Sources say that Black Sea CPC blend oil exports for April were revised down to 1.6 millions bpd.
Two sources reported on Monday that the Black Sea CPC blend oil exports were reduced to 1.6 millions barrels per day (or 6.2 million tons) from 1.7million bpd as outlined in the preliminary plan.
Caspian Pipeline Consortium exports Kazakhstan's and Russia's crude oil via the Black Sea. Last week, it announced that two of the terminal's three docking points had been shut down. A Russian court fined the consortium, but did not stop loading at those two moorings.
This decision prevented a possible fall in Kazakhstan oil production via the CPC. The CPC accounts for about 80% of Kazakhstan's exports.
Sources said that the revised loading plan is unchanged from the original plan and includes 5.8 millions tons of Kazakhstani oil to be loaded this month.

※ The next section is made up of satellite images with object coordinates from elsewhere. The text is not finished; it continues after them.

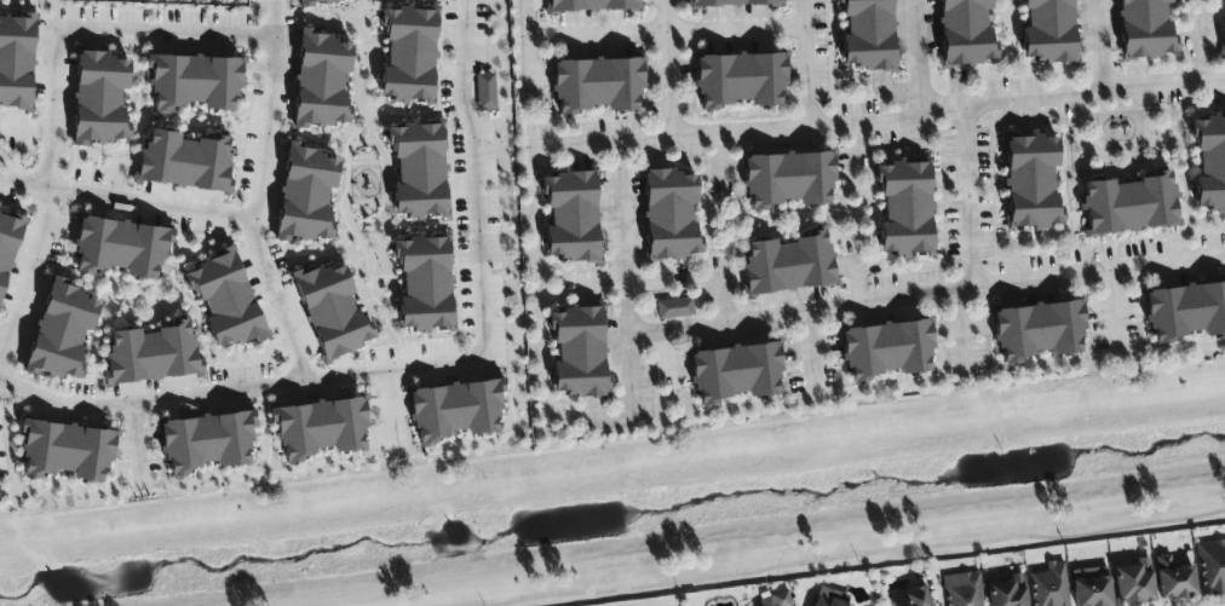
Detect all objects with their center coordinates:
building: (313, 2)
building: (731, 3)
building: (592, 5)
building: (1224, 25)
road: (669, 28)
building: (1144, 30)
building: (1048, 31)
building: (965, 33)
building: (867, 34)
road: (529, 40)
road: (1098, 47)
building: (408, 54)
road: (917, 58)
building: (16, 62)
building: (321, 80)
building: (739, 80)
building: (193, 82)
building: (596, 85)
road: (53, 87)
building: (485, 92)
building: (100, 98)
road: (1019, 101)
road: (740, 132)
road: (577, 143)
building: (184, 161)
building: (1209, 161)
building: (418, 170)
road: (115, 173)
building: (788, 179)
building: (1031, 181)
road: (259, 194)
building: (306, 194)
road: (968, 198)
road: (127, 201)
building: (1129, 205)
building: (905, 209)
building: (670, 215)
building: (570, 216)
building: (7, 247)
building: (787, 264)
building: (424, 283)
road: (605, 283)
road: (654, 283)
building: (225, 300)
road: (725, 300)
building: (674, 308)
road: (811, 311)
road: (1113, 311)
building: (1185, 311)
building: (331, 312)
road: (962, 330)
building: (1039, 330)
building: (61, 331)
building: (887, 350)
road: (811, 351)
building: (578, 352)
building: (151, 355)
road: (634, 367)
road: (415, 369)
building: (735, 372)
building: (455, 410)
road: (394, 413)
building: (319, 428)
building: (206, 442)
road: (136, 447)
building: (66, 451)
road: (859, 556)
building: (1211, 568)
building: (1174, 579)
building: (1134, 583)
building: (1049, 586)
building: (1091, 587)
building: (962, 589)
building: (1007, 592)
building: (825, 598)
building: (911, 598)
building: (780, 599)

Sources asked to remain anonymous as they were not authorized to speak with media.
Sources said that as of Monday, only one of the three mooring points was still in use.

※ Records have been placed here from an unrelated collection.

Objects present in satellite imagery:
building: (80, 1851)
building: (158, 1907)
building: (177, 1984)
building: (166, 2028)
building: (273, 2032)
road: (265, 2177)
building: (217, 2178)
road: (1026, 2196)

Sources said that the decline in loading was due to the fall in Russian oil exported via CPC. There will also be no oil supplies from the Krasnodar oil depot, which had a major fire after a drone strike in March.
Sources said that the Russian oil supplied to CPC would only come from Lukoil Caspian oilfields. The sources said that the CPC Blend loading plan for April could be revised before the end of the month, depending on the output from the large Kazakh oilfields.
CPC Pipeline spokesperson refused to comment.
CPC shareholders include U.S. oil giants Chevron, Exxon Mobil and the Russian State, Russian company Lukoil and KazMunayGas, a Kazakh state-owned gas company.